Kas Daerah Jabar Tembus Rp187,59 Miliar, Penerimaan Capai Rp38,48 Miliar per 3 Agustus 2026
Badan Pendapatan Daerah (Bapenda) Jawa Barat mencatat saldo kas rekening kas umum daerah (RKUD) mencapai Rp187,59 miliar hingga 3 Agustus 2026. Angka ini mencerminkan kondisi keuangan daerah yang solid di tengah berbagai program pembangunan yang berjalan.
Penerimaan Daerah Tumbuh Signifikan
Hingga periode yang sama, total penerimaan daerah Provinsi Jawa Barat telah menyentuh angka Rp38,48 miliar. Capaian ini menunjukkan kinerja positif dalam pengumpulan pendapatan, baik dari pajak daerah, retribusi, maupun sumber pendapatan sah lainnya.
Komponen Penerimaan Utama
- Pajak daerah: kontribusi terbesar dari sektor pajak kendaraan bermotor, bea balik nama kendaraan, dan pajak bahan bakar kendaraan bermotor.
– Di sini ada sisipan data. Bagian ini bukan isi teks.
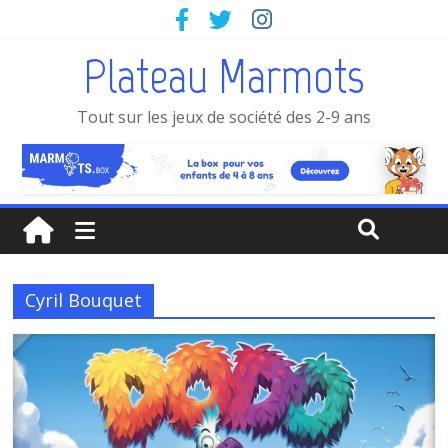
Plateau Marmots
Tout sur les jeux de société des 2-9 ans
Cyril Bouquet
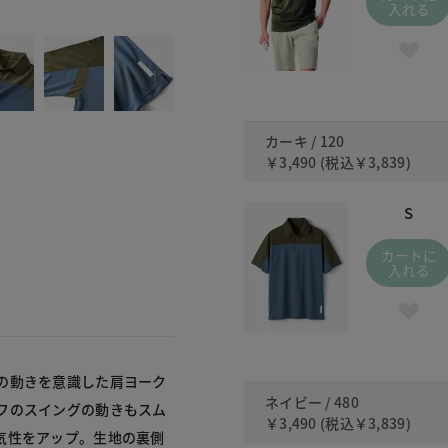
120
入れる
カーキ / 120
￥3,490
(税込
￥3,839
)
S
カートに
入れる
の動きを意識した肩ヨーク
ネイビー / 480
フのスイングの動きもスム
￥3,490
(税込
￥3,839
)
気性をアップ。生地の裏側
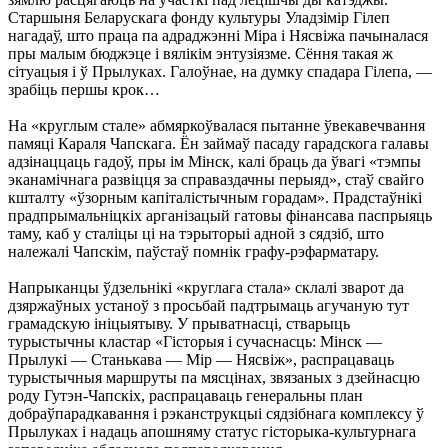
Старшыня Беларускага фонду культуры Уладзімір Гілеп
нагадаў, што праца па адраджэнні Міра і Нясвіжа пачыналася
пры малым бюджэце і вялікім энтузіязме. Сёння такая ж
сітуацыя і ў Прылуках. Галоўнае, на думку спадара Гілепа, —
зрабіць першы крок…
На «круглым стале» абмяркоўвалася пытанне ўвекавечвання
памяці Караля Чапскага. Ён займаў пасаду гарадскога галавы
адзінаццаць гадоў, пры ім Мінск, калі браць да ўвагі «тэмпы
эканамічнага развіцця за справаздачны перыяд», стаў свайго
кшталту «ўзорным капіталістычным горадам». Прадстаўнікі
прадпрымальніцкіх арганізацый гатовы фінансава паспрыяць
таму, каб у сталіцы ці на тэрыторыі адной з сядзіб, што
належалі Чапскім, паўстаў помнік графу-рэфарматару.
Напрыканцы ўдзельнікі «круглага стала» склалі зварот да
дзяржаўных устаноў з просьбай падтрымаць агучаную тут
грамадскую ініцыятыву. У прыватнасці, стварыць
турыстычны кластар «Гісторыя і сучаснасць: Мінск —
Прылукі — Станькава — Мір — Нясвіж», распрацаваць
турыстычныя маршруты па мясцінах, звязаных з дзейнасцю
роду Гутэн-Чапскіх, распрацаваць генеральны план
добраўпарадкавання і рэканструкцыі сядзібнага комплексу ў
Прылуках і надаць апошняму статус гісторыка-культурнага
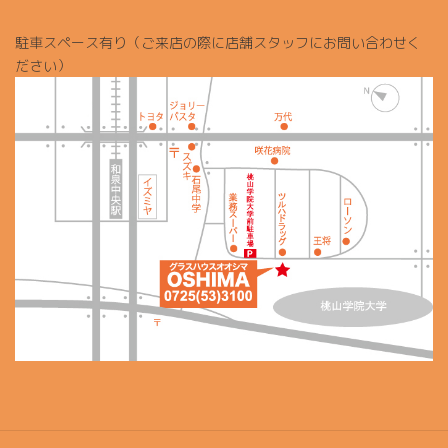
駐車スペース有り（ご来店の際に店舗スタッフにお問い合わせく
ださい）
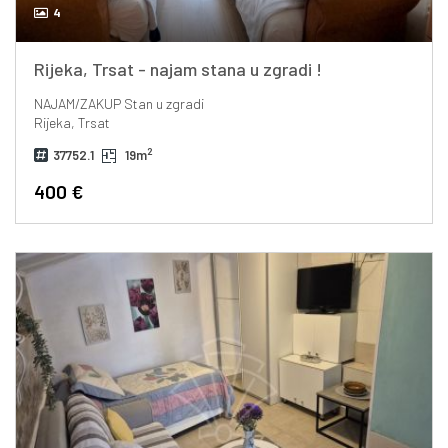
4
Rijeka, Trsat - najam stana u zgradi !
NAJAM/ZAKUP
Stan u zgradi
Rijeka, Trsat
2
37752.1
19m
400 €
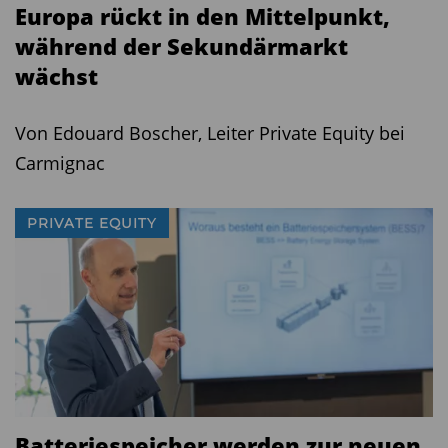
Europa rückt in den Mittelpunkt,
während der Sekundärmarkt
wächst
Von Edouard Boscher, Leiter Private Equity bei
Carmignac
PRIVATE EQUITY
Batteriespeicher werden zur neuen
- Retribusi daerah: pemasukan dari pelayanan jasa umum dan jasa usaha yang dikelola pemerintah provinsi.
- Pendapatan lain-lain yang sah: termasuk hasil pengelolaan kekayaan daerah yang dipisahkan dan pendapatan hibah.
Pengelolaan Kas yang Efisien
Saldo kas RKUD yang tercatat sebesar Rp187,59 miliar mencerminkan upaya pemerintah daerah dalam menjaga likuiditas dan memastikan ketersediaan dana untuk belanja operasional maupun belanja modal. Pengelolaan kas yang efisien juga menjadi kunci dalam memenuhi kewajiban kepada pihak ketiga serta mendukung kelancaran program prioritas daerah.
Dengan realisasi penerimaan yang terus meningkat, diharapkan target pendapatan daerah hingga akhir tahun dapat tercapai, sehingga pembangunan infrastruktur dan layanan publik di Jawa Barat dapat berjalan optimal.